> [Task description]: Copy out every line of the data exactly; do not include the images.

> [Provided records]:
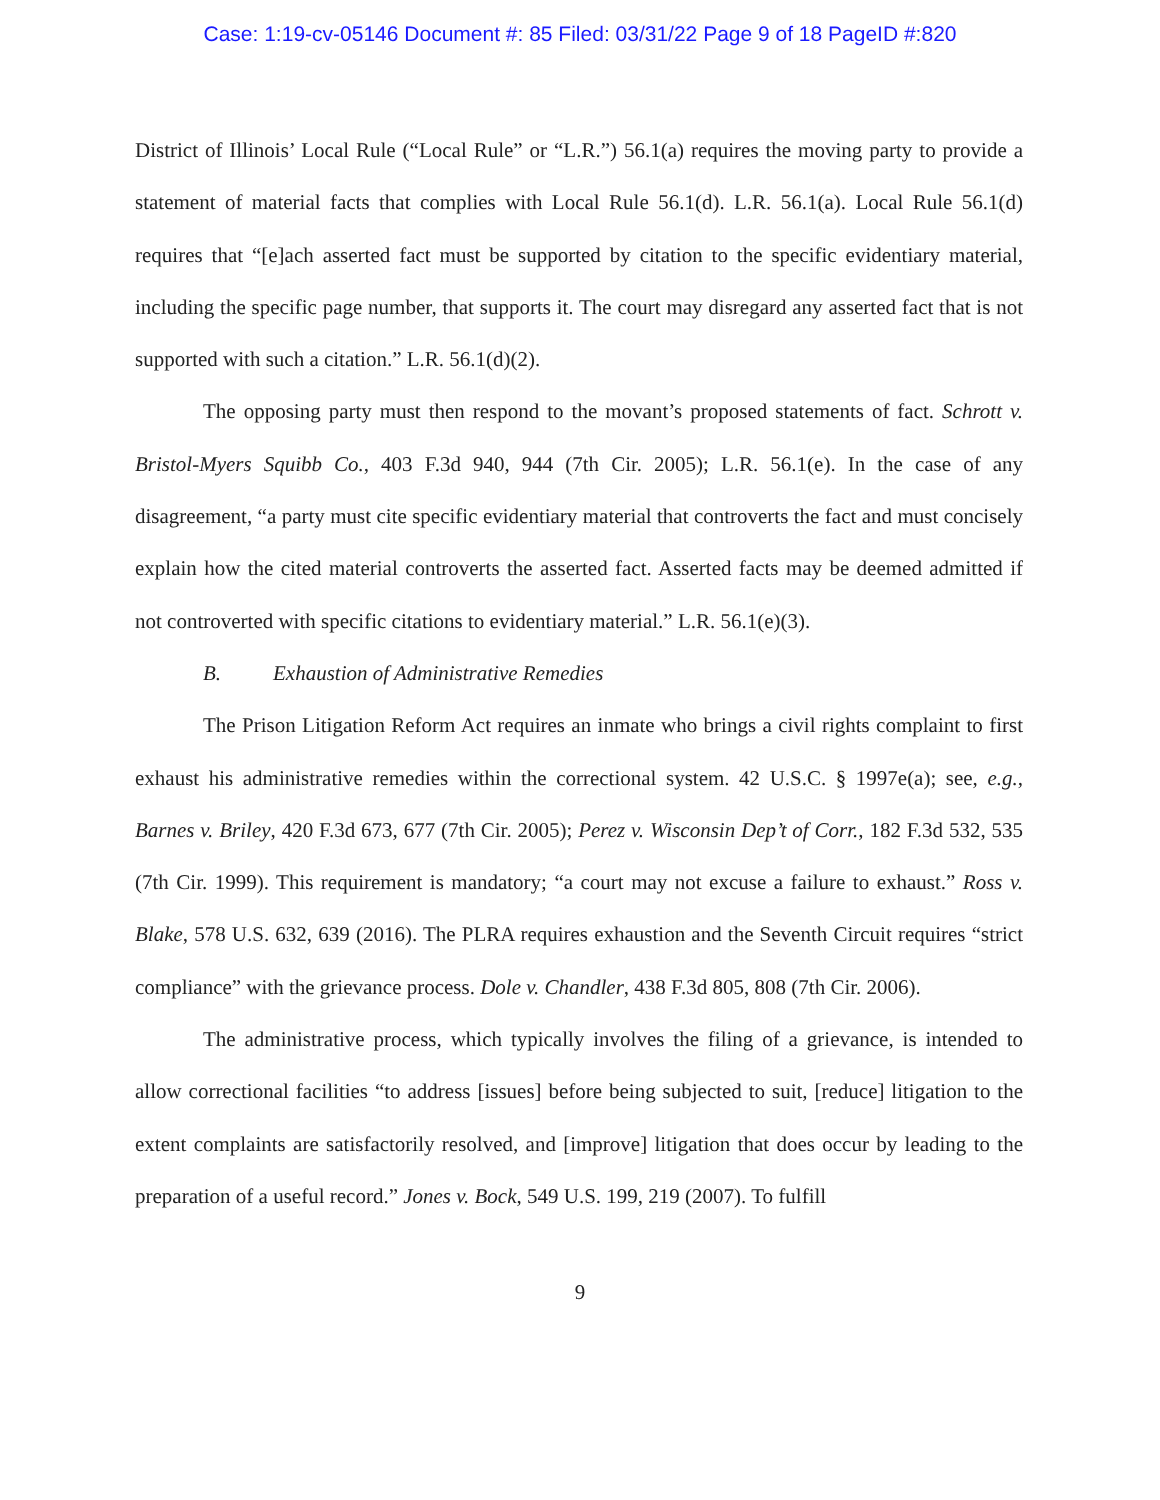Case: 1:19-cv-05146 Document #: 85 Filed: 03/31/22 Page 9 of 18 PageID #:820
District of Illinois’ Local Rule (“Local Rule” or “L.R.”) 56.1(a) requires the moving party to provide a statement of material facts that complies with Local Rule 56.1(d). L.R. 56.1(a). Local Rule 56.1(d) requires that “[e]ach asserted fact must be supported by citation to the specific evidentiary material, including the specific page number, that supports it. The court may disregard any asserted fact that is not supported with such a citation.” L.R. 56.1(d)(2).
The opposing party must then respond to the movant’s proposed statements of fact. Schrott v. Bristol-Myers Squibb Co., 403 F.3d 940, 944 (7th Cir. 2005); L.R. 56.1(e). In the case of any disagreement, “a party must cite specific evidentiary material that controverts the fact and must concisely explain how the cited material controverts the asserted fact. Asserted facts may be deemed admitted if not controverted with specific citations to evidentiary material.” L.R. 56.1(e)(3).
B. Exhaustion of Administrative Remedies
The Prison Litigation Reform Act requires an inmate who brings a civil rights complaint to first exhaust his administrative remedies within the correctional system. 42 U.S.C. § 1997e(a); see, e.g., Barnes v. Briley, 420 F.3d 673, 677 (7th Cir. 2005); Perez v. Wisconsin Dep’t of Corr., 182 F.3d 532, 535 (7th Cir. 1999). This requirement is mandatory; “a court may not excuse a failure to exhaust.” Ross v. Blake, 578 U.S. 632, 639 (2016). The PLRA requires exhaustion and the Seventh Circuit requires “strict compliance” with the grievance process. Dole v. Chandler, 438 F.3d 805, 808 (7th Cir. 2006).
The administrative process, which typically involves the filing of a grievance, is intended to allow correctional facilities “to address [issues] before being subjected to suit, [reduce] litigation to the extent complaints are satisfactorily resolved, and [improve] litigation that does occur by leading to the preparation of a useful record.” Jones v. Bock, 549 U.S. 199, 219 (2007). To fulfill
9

> [Written solution]:
Case: 1:19-cv-05146 Document #: 85 Filed: 03/31/22 Page 9 of 18 PageID #:820
District of Illinois’ Local Rule (“Local Rule” or “L.R.”) 56.1(a) requires the moving party to provide a statement of material facts that complies with Local Rule 56.1(d). L.R. 56.1(a). Local Rule 56.1(d) requires that “[e]ach asserted fact must be supported by citation to the specific evidentiary material, including the specific page number, that supports it. The court may disregard any asserted fact that is not supported with such a citation.” L.R. 56.1(d)(2).
The opposing party must then respond to the movant’s proposed statements of fact. Schrott v. Bristol-Myers Squibb Co., 403 F.3d 940, 944 (7th Cir. 2005); L.R. 56.1(e). In the case of any disagreement, “a party must cite specific evidentiary material that controverts the fact and must concisely explain how the cited material controverts the asserted fact. Asserted facts may be deemed admitted if not controverted with specific citations to evidentiary material.” L.R. 56.1(e)(3).
B. Exhaustion of Administrative Remedies
The Prison Litigation Reform Act requires an inmate who brings a civil rights complaint to first exhaust his administrative remedies within the correctional system. 42 U.S.C. § 1997e(a); see, e.g., Barnes v. Briley, 420 F.3d 673, 677 (7th Cir. 2005); Perez v. Wisconsin Dep’t of Corr., 182 F.3d 532, 535 (7th Cir. 1999). This requirement is mandatory; “a court may not excuse a failure to exhaust.” Ross v. Blake, 578 U.S. 632, 639 (2016). The PLRA requires exhaustion and the Seventh Circuit requires “strict compliance” with the grievance process. Dole v. Chandler, 438 F.3d 805, 808 (7th Cir. 2006).
The administrative process, which typically involves the filing of a grievance, is intended to allow correctional facilities “to address [issues] before being subjected to suit, [reduce] litigation to the extent complaints are satisfactorily resolved, and [improve] litigation that does occur by leading to the preparation of a useful record.” Jones v. Bock, 549 U.S. 199, 219 (2007). To fulfill
9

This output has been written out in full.